Figure 3: PRMT5 interacts with LKB1 in cellulo.

(a) Expression of PRMT5, MEP50 and LKB1 was evaluated in a wide range of human breast tumor cell lines by Western blot using the corresponding antibodies. GAPDH expression was used as a loading control. (b) The PRMT5-LKB1 interaction was assessed by co-immunoprecipitation in MCF-7 cell extracts using an anti-PRMT5 antibody. A rabbit irrelevant antibody was used as a negative control. The presence of PRMT5 and LKB1 was evaluated by Western blot analysis. (c) Detection of LKB1 interaction with PRMT5 and MEP50 was performed by Proximity Ligation Assay (PLA).
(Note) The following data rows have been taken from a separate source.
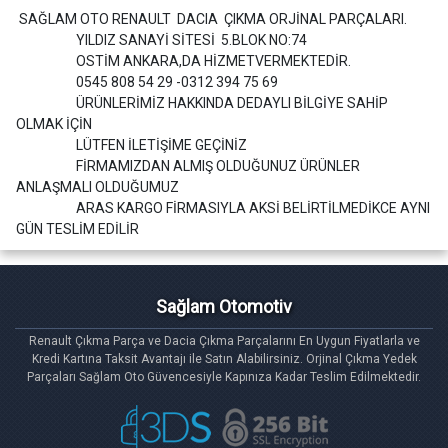
SAĞLAM OTO RENAULT DACIA ÇIKMA ORJİNAL PARÇALARI.
YILDIZ SANAYİ SİTESİ 5.BLOK NO:74
OSTİM ANKARA,DA HİZMETVERMEKTEDİR.
0545 808 54 29 -0312 394 75 69
ÜRÜNLERİMİZ HAKKINDA DEDAYLI BİLGİYE SAHİP
OLMAK İÇİN
LÜTFEN İLETİŞİME GEÇİNİZ
FİRMAMIZDAN ALMIŞ OLDUĞUNUZ ÜRÜNLER
ANLAŞMALI OLDUĞUMUZ
ARAS KARGO FİRMASIYLA AKSİ BELİRTİLMEDİKCE AYNI
GÜN TESLİM EDİLİR
Sağlam Otomotiv
Renault Çıkma Parça ve Dacia Çıkma Parçalarını En Uygun Fiyatlarla ve
Kredi Kartına Taksit Avantajı ile Satın Alabilirsiniz. Orjinal Çıkma Yedek
Parçaları Sağlam Oto Güvencesiyle Kapınıza Kadar Teslim Edilmektedir.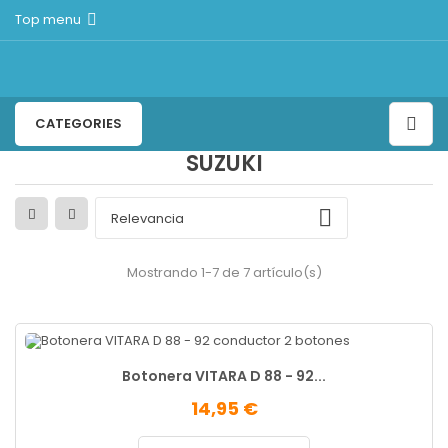
Top menu

CATEGORIES
SUZUKI

Relevancia
Mostrando 1-7 de 7 artículo(s)
Botonera VITARA D 88 - 92...
14,95 €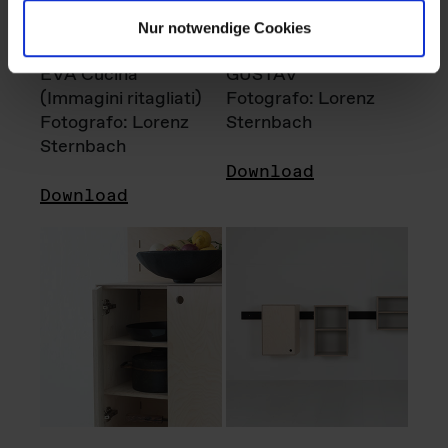
Nur notwendige Cookies
EVA Cucina
GUSTAV
(Immagini ritagliati)
Fotografo: Lorenz
Fotografo: Lorenz
Sternbach
Sternbach
Download
Download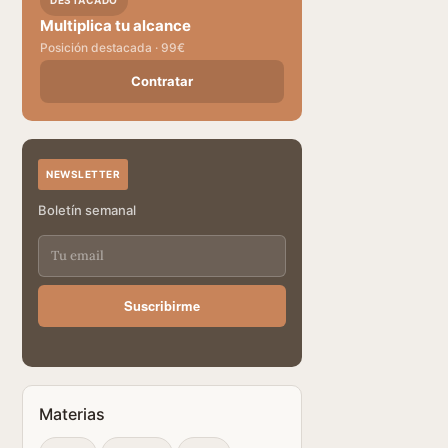
DESTACADO
Multiplica tu alcance
Posición destacada · 99€
Contratar
NEWSLETTER
Boletín semanal
Suscribirme
Materias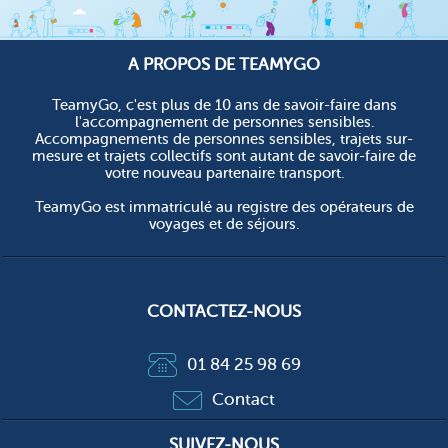
A PROPOS DE TEAMYGO
TeamyGo, c'est plus de 10 ans de savoir-faire dans
l'accompagnement de personnes sensibles.
Accompagnements de personnes sensibles, trajets sur-
mesure et trajets collectifs sont autant de savoir-faire de
votre nouveau partenaire transport.
TeamyGo est immatriculé au registre des opérateurs de
voyages et de séjours.
CONTACTEZ-NOUS
01 84 25 98 69
Contact
SUIVEZ-NOUS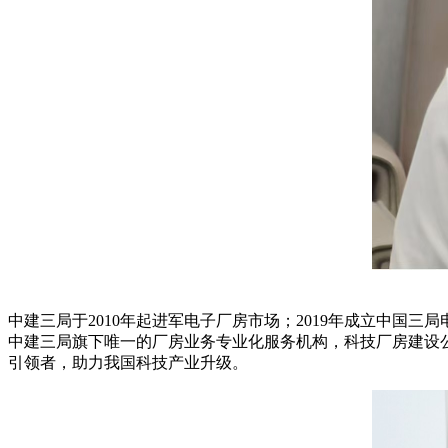
中建三局于2010年起进军电子厂房市场；2019年成立中国三
中建三局旗下唯一的厂房业务专业化服务机构，科技厂房建设
引领者，助力我国科技产业升级。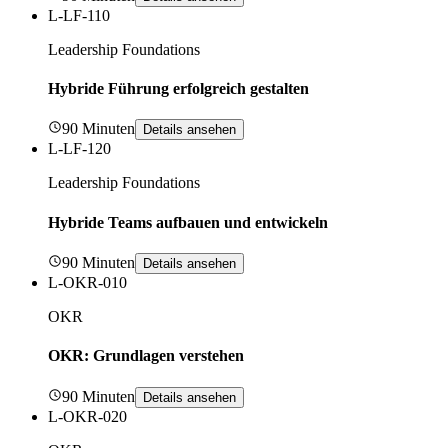
L-LF-110
Leadership Foundations
Hybride Führung erfolgreich gestalten
90 Minuten
Details ansehen
L-LF-120
Leadership Foundations
Hybride Teams aufbauen und entwickeln
90 Minuten
Details ansehen
L-OKR-010
OKR
OKR: Grundlagen verstehen
90 Minuten
Details ansehen
L-OKR-020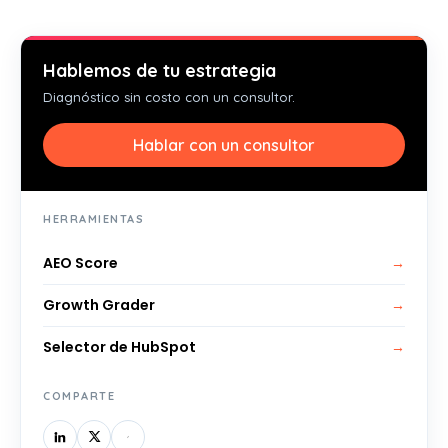
Hablemos de tu estrategia
Diagnóstico sin costo con un consultor.
Hablar con un consultor
HERRAMIENTAS
AEO Score
→
Growth Grader
→
Selector de HubSpot
→
COMPARTE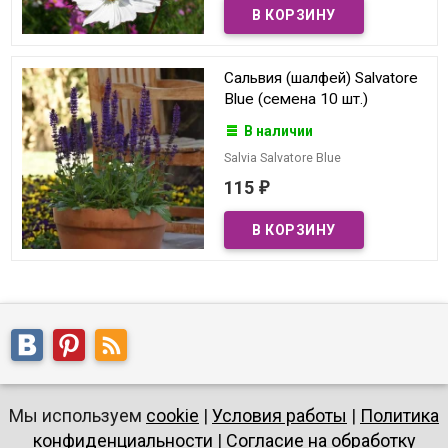
Сальвия (шалфей) Salvatore
Blue (семена 10 шт.)
В наличии
Salvia Salvatore Blue
115
₽
Мы используем
cookie
|
Условия работы
|
Политика
конфиденциальности
|
Согласие на обработку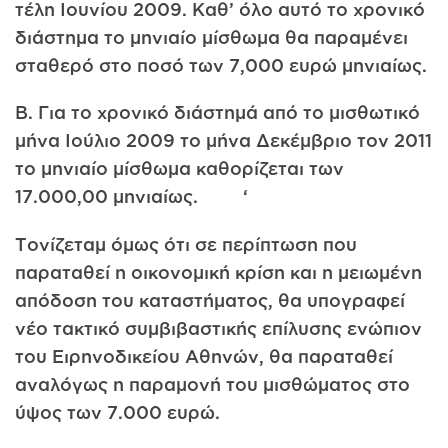
τέλη Ιουνίου 2009. Καθ’ όλο αυτό το χρονικό
διάστημα το μηνιαίο μίσθωμα θα παραμένει
σταθερό στο ποσό των 7,000 ευρώ μηνιαίως.
B. Για το χρονικό διάστημά από το μισθωτικό
μήνα Ιούλιο 2009 το μήνα Δεκέμβριο τον 2011
το μηνιαίο μίσθωμα καθορίζεται των
17.000,00 μηνιαίως. ‘
Tονίζεταμ όμως ότι σε περίπτωση που
παραταθεί η οικονομική κρίση και η μειωμένη
απόδοση του καταστήματος, θα υπογραφεί
νέο τακτικό συμβιβαστικής επίλυσης ενώπιον
του Ειρηνοδικείου Αθηνών, θα παραταθεί
αναλόγως η παραμονή του μισθώματος στο
ύψος των 7.000 ευρώ.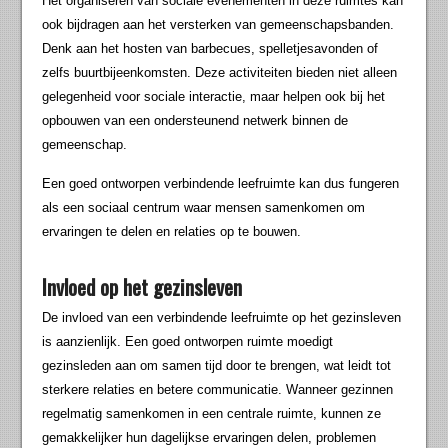
Het organiseren van sociale evenementen in deze ruimtes kan
ook bijdragen aan het versterken van gemeenschapsbanden.
Denk aan het hosten van barbecues, spelletjesavonden of
zelfs buurtbijeenkomsten. Deze activiteiten bieden niet alleen
gelegenheid voor sociale interactie, maar helpen ook bij het
opbouwen van een ondersteunend netwerk binnen de
gemeenschap.
Een goed ontworpen verbindende leefruimte kan dus fungeren
als een sociaal centrum waar mensen samenkomen om
ervaringen te delen en relaties op te bouwen.
Invloed op het gezinsleven
De invloed van een verbindende leefruimte op het gezinsleven
is aanzienlijk. Een goed ontworpen ruimte moedigt
gezinsleden aan om samen tijd door te brengen, wat leidt tot
sterkere relaties en betere communicatie. Wanneer gezinnen
regelmatig samenkomen in een centrale ruimte, kunnen ze
gemakkelijker hun dagelijkse ervaringen delen, problemen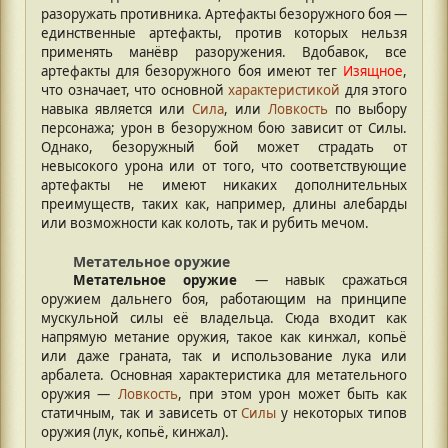
разоружать противника. Артефакты безоружного боя —
единственные артефакты, против которых нельзя
применять манёвр разоружения. Вдобавок, все
артефакты для безоружного боя имеют тег
Изящное
,
что означает, что основной
характеристикой
для этого
навыка является или
Сила
, или
Ловкость
по выбору
персонажа; урон в безоружном бою зависит от Силы.
Однако, безоружный бой может страдать от
невысокого урона или от того, что соответствующие
артефакты не имеют никаких дополнительных
преимуществ, таких как, например, длины алебарды
или возможности как колоть, так и рубить мечом.
Метательное оружие
Метательное оружие
— навык сражаться
оружием дальнего боя, работающим на принципе
мускульной силы её владельца. Сюда входит как
напрямую метание оружия, такое как кинжал, копьё
или даже граната, так и использование лука или
арбалета. Основная характеристика для метательного
оружия —
Ловкость
, при этом урон может быть как
статичным, так и зависеть от
Силы
у некоторых типов
оружия (лук, копьё, кинжал).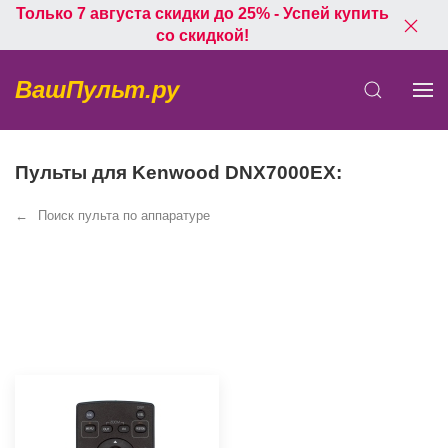
Только 7 августа скидки до 25% - Успей купить
со скидкой!
ВашПульт.ру
Пульты для Kenwood DNX7000EX:
Поиск пульта по аппаратуре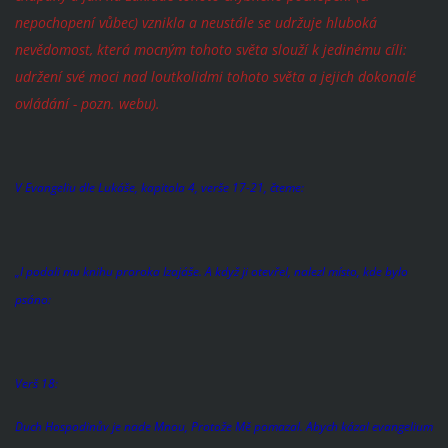
nepochopení vůbec) vznikla a neustále se udržuje hluboká
nevědomost, která mocným tohoto světa slouží k jedinému cíli:
udržení své moci nad loutkolidmi tohoto světa a jejich dokonalé
ovládání - pozn. webu).
V Evangeliu dle Lukáše, kapitola 4, verše 17-21, čteme:
„I podali mu knihu proroka Izajáše. A když ji otevřel, nalezl místo, kde bylo
psáno:
Verš 18:
Duch Hospodinův je nade Mnou, Protože Mě pomazal. Abych kázal evangelium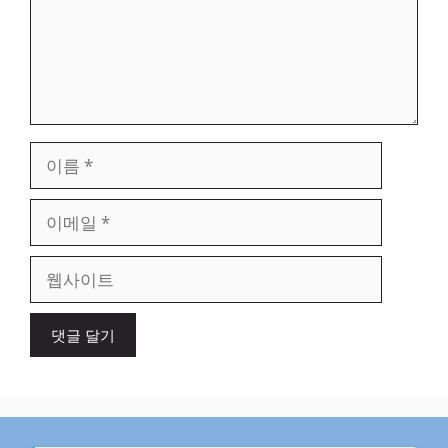
이
름
이
메
일
웹
사
이
트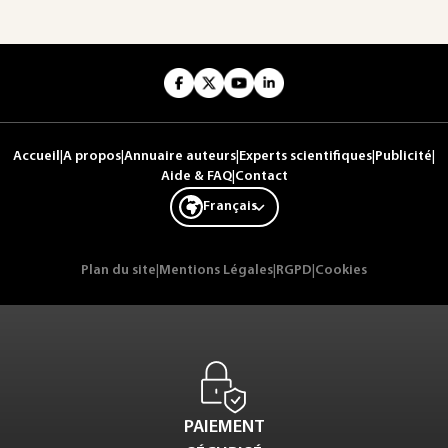
Accueil
|
A propos
|
Annuaire auteurs
|
Experts scientifiques
|
Publicité
|
Aide & FAQ
|
Contact
Français
Plan du site
|
Mentions Légales
|
RGPD
|
Cookies
PAIEMENT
MCF-7 cells were transfected with Scramble siRNA or siRNA targeting LKB1, PRMT5 or MEP50 for 48 hr. After fixation, PLA experiments were performed to evaluate the interactions between LKB1/PRMT5 and LKB1/MEP50 using LKB1-, PRMT5- and MEP50-specific antibodies. The detected dimers are represented by red dots. The nuclei were counterstained with mounting medium containing DAPI (blue) (Obj: X60). (d) Quantification of the number of dots per cell was performed by computer-assisted analysis as reported in the Materials and Methods section. The mean +/− s.e.m. of one experiment representative of three experiments is shown. The P-value was determined using the Student’s t-test. *** indicates a P < 0.001. (e) The efficacy of protein inhibition was verified by Western blot analysis using the corresponding antibodies.